I stared at her for a few seconds, but her expression didn't change from one of devilish humour in all that time.
"Right, off to see to those brackets…" I muttered, walking out of the room even more exhausted than I came in. And I still hadn't drank my own mug of tea.
(The night before)
I'm not normally a very observant person. Hell, I'd scuba-dived through a multidimensional multi-species alien invasion. But when my spaceman's up and walking like it's the most normal thing in the world at [supposedly] midnight, my interest is far more than piqued.
I tried everything; pillows to the ears, head under the blanket, even retrieving a pair of earmuffs I hadn't worn since my first footie match.
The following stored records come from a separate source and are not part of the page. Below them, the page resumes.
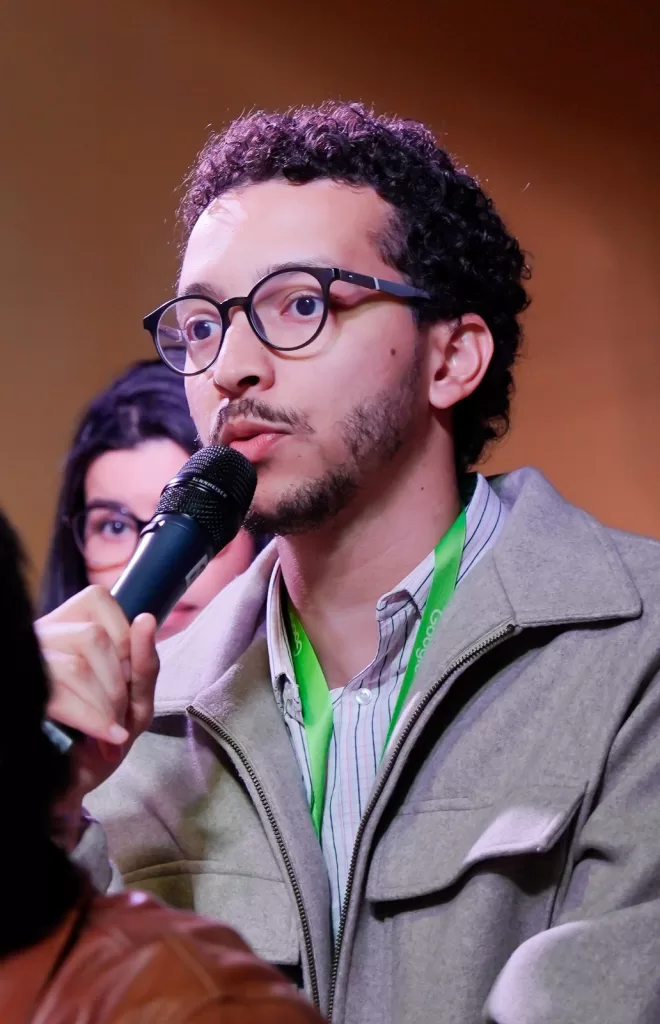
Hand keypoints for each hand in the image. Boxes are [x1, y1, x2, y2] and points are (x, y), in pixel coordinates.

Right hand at [36, 585, 158, 805]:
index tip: (127, 675)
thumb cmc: (102, 737)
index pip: (97, 600)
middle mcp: (40, 638)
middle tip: (120, 716)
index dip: (124, 638)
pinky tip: (108, 736)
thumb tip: (146, 619)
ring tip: (111, 731)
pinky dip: (94, 719)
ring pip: (77, 665)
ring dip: (106, 703)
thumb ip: (143, 663)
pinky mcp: (25, 697)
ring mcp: (28, 665)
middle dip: (119, 682)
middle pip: (93, 637)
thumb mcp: (135, 699)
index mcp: (65, 628)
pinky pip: (61, 695)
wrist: (69, 787)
None of it worked, and the usual daily racket being caused by my friend and driver assaulted my already painful eardrums.
I sat up in bed, and the noise seemed even louder.
I heard his voice for a second, cracked and drowsy; even from his words I could tell he'd been yelling at the TARDIS for hours, probably about the number of times she's got us into trouble lately.
He wouldn't quit on his own steam, so I stood in my pyjamas (I'd scared him in far worse) and made my way to the console room, where I knew the sound was originating.
Corridors kept changing, and I looked up to the ceiling witheringly. "You're not being fair, girl. Just let me pound him down to size for a couple of minutes with a few choice words, and then we can all go back to normal and silence." After a moment of deliberation, the TARDIS clearly wasn't budging on her stance in the matter, but didn't hinder my progress further.
I pushed the door half-heartedly, not really caring if he heard me walking in as long as my message got through. A little gap was made, and I finally saw what he was fussing about.
There he stood, only visible from the armpits up as the rest of his body down was underneath the grating and probably knee-deep in wiring. The sonic screwdriver was lying forgotten against one of the consoles many levers, which was my first clue of strange behaviour.
I was about to announce myself when the manic look on his face appeared to my line of vision, the eyes firmly closed.
"He's sleep– what is he sleep-doing, exactly?" I whispered, knowing he wouldn't hear me.
His head turned in my direction, and I feared for a moment I'd been found out, but he went straight back to his jiggery-pokery.
The air returned to my lungs, and I opened the door all the way – wincing at the creaking bark the hinges erupted.
He was still engrossed in his work, never noticing me if I'd have smashed his head between two cymbals. He sat in the alcove he'd created for his contortionist frame, a penknife clamped between his teeth and the sonic screwdriver replaced in his free hand. I couldn't fathom why he'd need both, but he'd need a forklift to get himself out of such an ungodly mess.
"Doctor…?" I whispered, watching as he kept working. Working and working… I always knew the man would fix the TARDIS in his sleep if he could… I just didn't realize it had gotten this bad.
A/N: Short, I know! But I'm not in the right mindset for long right now, and if I try to do long a vast majority of it will be gobbledygook. That's my word of the day; gobbledygook, it's a brilliant word! And somehow in the OpenOffice registered vocabulary.
I'll probably do another chapter, because I'm loving this already and I'm sure further inspiration will strike when I least expect it, though hopefully at the weekend.